3 Gedanken zu “DM-Reform: What for? (Update 21.09.)

  1. Andreas, ich gebe dir recht, dass die (geplante) sog. Reform zur “Erhöhung der ‘Attraktivität’” der Meisterschaft nicht nötig ist; denn der eigentliche Grund ist, den Forderungen der TV-Anstalten gerecht zu werden.
    Dass es in den vergangenen Jahren trotz moderater Teilnahme-Normen keinen Teilnehmerzuwachs gab, lag vielleicht auch daran, dass die “zweite Reihe” ob ihrer generellen Nichtbeachtung in unserem Verband und wegen der sehr großen und immer größer werdenden Divergenz der Leistungen (Hochleistungssportler leistungsorientierter Wettkampfsportler [der 2. ... 3. Reihe]) davon absehen, z. B. wegen 2 … 3 Sprünge weit zu reisen und hohe Kosten auf sich zu nehmen.
    Wenn dieses Klientel aber über Qulifikationswettkämpfe die Chance erhielte (ggf. am Freitagabend) um die Teilnahme am Vorkampf zu kämpfen, sehe die Situation anders aus, und mancher Begeisterter würde dann noch als Zuschauer die verbleibenden Tage vor Ort sein.

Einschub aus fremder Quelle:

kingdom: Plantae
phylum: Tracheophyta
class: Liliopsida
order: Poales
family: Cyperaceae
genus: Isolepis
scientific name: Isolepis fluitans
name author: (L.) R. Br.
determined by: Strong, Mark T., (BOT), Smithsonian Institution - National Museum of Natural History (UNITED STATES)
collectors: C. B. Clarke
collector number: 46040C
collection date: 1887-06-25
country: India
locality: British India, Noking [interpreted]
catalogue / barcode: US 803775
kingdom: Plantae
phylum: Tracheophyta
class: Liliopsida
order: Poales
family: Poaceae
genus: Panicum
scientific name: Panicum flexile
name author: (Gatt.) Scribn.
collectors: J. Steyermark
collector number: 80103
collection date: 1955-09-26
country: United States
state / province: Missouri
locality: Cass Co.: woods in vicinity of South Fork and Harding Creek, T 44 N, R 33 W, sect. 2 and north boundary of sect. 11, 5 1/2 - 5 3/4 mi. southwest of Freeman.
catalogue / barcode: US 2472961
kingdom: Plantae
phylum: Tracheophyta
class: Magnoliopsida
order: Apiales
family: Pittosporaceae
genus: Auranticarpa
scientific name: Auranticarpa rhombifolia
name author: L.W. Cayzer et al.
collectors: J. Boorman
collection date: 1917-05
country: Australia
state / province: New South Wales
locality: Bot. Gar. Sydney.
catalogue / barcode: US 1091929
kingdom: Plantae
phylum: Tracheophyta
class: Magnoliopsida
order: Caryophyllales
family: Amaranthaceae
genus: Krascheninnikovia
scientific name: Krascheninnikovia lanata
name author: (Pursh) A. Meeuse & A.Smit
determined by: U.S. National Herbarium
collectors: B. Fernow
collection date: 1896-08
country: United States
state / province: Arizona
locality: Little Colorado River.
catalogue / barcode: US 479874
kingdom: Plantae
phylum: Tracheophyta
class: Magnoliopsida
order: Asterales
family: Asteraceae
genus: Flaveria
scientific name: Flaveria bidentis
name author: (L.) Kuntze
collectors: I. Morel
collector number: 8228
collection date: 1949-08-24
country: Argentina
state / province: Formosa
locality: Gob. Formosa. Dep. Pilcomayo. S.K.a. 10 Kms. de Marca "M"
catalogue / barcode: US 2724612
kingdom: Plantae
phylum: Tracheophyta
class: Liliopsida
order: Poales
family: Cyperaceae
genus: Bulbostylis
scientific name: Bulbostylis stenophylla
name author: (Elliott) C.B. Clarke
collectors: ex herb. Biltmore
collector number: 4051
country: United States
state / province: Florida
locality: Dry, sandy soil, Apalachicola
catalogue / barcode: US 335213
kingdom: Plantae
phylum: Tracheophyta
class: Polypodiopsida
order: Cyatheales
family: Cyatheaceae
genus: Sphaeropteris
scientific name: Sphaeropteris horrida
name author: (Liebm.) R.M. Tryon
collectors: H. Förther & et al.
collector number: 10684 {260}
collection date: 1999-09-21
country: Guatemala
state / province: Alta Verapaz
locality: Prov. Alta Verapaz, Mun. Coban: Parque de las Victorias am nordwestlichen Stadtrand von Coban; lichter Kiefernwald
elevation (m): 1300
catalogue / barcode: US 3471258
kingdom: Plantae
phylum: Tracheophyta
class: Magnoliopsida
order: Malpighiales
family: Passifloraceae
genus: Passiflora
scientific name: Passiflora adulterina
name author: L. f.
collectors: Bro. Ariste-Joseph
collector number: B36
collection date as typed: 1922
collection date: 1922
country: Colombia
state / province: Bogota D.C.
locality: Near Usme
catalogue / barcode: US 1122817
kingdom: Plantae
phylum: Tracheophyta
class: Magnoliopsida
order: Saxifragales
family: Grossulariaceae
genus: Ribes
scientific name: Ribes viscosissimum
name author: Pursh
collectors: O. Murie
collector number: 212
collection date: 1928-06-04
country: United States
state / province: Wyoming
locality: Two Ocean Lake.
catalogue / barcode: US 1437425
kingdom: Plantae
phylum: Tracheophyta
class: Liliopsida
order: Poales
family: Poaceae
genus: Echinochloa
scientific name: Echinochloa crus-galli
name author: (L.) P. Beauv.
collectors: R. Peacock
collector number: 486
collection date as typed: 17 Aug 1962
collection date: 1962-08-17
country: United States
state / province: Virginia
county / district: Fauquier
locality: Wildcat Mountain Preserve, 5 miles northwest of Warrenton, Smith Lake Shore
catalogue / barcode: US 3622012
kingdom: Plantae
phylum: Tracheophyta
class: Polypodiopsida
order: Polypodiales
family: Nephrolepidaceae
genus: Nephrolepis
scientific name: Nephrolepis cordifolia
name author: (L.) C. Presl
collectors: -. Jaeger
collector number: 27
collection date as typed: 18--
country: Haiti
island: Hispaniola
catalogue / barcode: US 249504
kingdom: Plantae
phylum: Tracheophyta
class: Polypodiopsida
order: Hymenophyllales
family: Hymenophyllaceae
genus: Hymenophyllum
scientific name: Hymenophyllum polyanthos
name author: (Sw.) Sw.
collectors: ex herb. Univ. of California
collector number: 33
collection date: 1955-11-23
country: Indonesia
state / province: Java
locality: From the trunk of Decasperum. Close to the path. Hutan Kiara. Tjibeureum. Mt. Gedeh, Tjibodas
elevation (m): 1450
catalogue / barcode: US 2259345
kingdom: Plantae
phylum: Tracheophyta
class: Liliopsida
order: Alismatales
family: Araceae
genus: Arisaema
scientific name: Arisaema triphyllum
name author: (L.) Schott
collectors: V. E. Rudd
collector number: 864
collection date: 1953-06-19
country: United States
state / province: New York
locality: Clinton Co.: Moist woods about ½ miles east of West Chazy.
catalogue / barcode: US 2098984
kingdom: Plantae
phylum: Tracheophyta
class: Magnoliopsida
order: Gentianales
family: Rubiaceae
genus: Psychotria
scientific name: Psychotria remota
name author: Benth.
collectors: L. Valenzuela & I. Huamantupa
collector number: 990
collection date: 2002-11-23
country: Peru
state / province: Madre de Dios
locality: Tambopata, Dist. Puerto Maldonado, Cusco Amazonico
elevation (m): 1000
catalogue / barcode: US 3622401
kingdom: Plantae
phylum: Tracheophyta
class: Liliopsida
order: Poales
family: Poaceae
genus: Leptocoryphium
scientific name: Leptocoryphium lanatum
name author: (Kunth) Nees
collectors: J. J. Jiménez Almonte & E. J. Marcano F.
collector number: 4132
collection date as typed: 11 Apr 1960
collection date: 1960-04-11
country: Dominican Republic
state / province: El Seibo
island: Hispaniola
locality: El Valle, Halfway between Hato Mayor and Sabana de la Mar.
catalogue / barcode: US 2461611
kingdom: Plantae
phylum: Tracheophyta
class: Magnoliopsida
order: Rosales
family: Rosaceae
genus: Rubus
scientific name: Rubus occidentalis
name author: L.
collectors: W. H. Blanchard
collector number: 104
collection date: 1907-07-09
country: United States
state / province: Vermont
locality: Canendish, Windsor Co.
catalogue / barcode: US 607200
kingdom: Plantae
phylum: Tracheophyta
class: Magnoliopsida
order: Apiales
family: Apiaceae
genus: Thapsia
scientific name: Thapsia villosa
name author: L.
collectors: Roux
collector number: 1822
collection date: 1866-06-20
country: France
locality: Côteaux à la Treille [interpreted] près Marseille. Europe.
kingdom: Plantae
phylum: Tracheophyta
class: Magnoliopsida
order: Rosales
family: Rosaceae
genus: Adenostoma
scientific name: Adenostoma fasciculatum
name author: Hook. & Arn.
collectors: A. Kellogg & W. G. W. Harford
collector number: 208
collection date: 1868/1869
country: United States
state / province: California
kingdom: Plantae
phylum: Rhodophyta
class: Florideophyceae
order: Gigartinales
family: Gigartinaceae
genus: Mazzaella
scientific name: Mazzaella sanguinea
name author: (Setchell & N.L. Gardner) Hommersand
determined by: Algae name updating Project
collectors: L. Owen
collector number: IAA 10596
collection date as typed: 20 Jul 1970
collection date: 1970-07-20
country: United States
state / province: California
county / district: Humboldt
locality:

    Wie negativ sich die N i c h t durchführung eines Qualifikationswettkampfes auswirken kann, sah man übrigens zur DM in Kassel: man lies a l l e Weitspringer zum Vorkampf zu (23). Das war leistungsmindernd und (selbst für Kenner) anfangs langweilig. Richtig los ging der Wettkampf eigentlich erst nach fast 80 Minuten, im Endkampf…
    Meine Vorstellung von einer DM ist: Möglichst viele Teilnehmer, Eliminierung in Q.-Wettkämpfen, Finali am Sa.- / So.-Nachmittag in einem 2 … 3-Stundenprogramm mit gleichzeitiger Austragung von mehreren Wettbewerben (ohne unangemessen lange “Vorstellungen” oder gar Unterbrechung der anderen Wettkämpfe !!!)

    Aber w i r haben ja nichts zu sagen, ‘s wird wohl bei den “Reform”gedanken bleiben – und die LA wird weiter in Richtung Höchstleistungspräsentation mutieren. “Lieber Hundert, die 13.0s laufen als einer, der 10,0s läuft!”, diese Prämisse ist im DLV nicht up to date.

  2. Helmuth, ich mag dir durchaus zustimmen, wobei ich nicht weiß, ob alle Athleten für eine Quali am Freitag-Abend (z.B.) anreisen würden. Ich bin Läufer/Sprinter. Wenn mein Vorlauf ansteht bin ich da. Aber ich kann nicht für alle sprechen.
    Rückläufige Teilnehmerzahlen und Leistungen sind im Übrigen bei wachsendem Sportangebot (vor allem für Frauen) und rückläufigen Geburtenzahlen auch keine Überraschung. Noch ein Wort zur vermeintlich nicht antretenden zweiten Reihe, Ich habe es eben schon im leichtathletik.de-Forum geschrieben und kopiere es kurz hierher:

    Ich habe gerade mal eine – zugegeben nicht zwangsläufig repräsentative – Stichprobe gemacht. Über die 100m Männer sind 5 Leute nicht angetreten, die gemeldet waren. Namentlich: Kosenkow, Menga, Reus, Helmke, Keller. Das sind die Meldeplätze 1, 4, 8, 11 und 13. Die “zweite Reihe” ist angetreten. Hätte man auf 24 Meldende begrenzt wären die nicht weggefallen, wohl aber Leute, die angetreten sind! (wobei ich jetzt davon ausgehen muss, dass einige der genannten Vorjahreszeiten gemeldet hatten), womit wir schon bei einen der Nachteile für Athleten wären – das geht ebenfalls nicht mehr.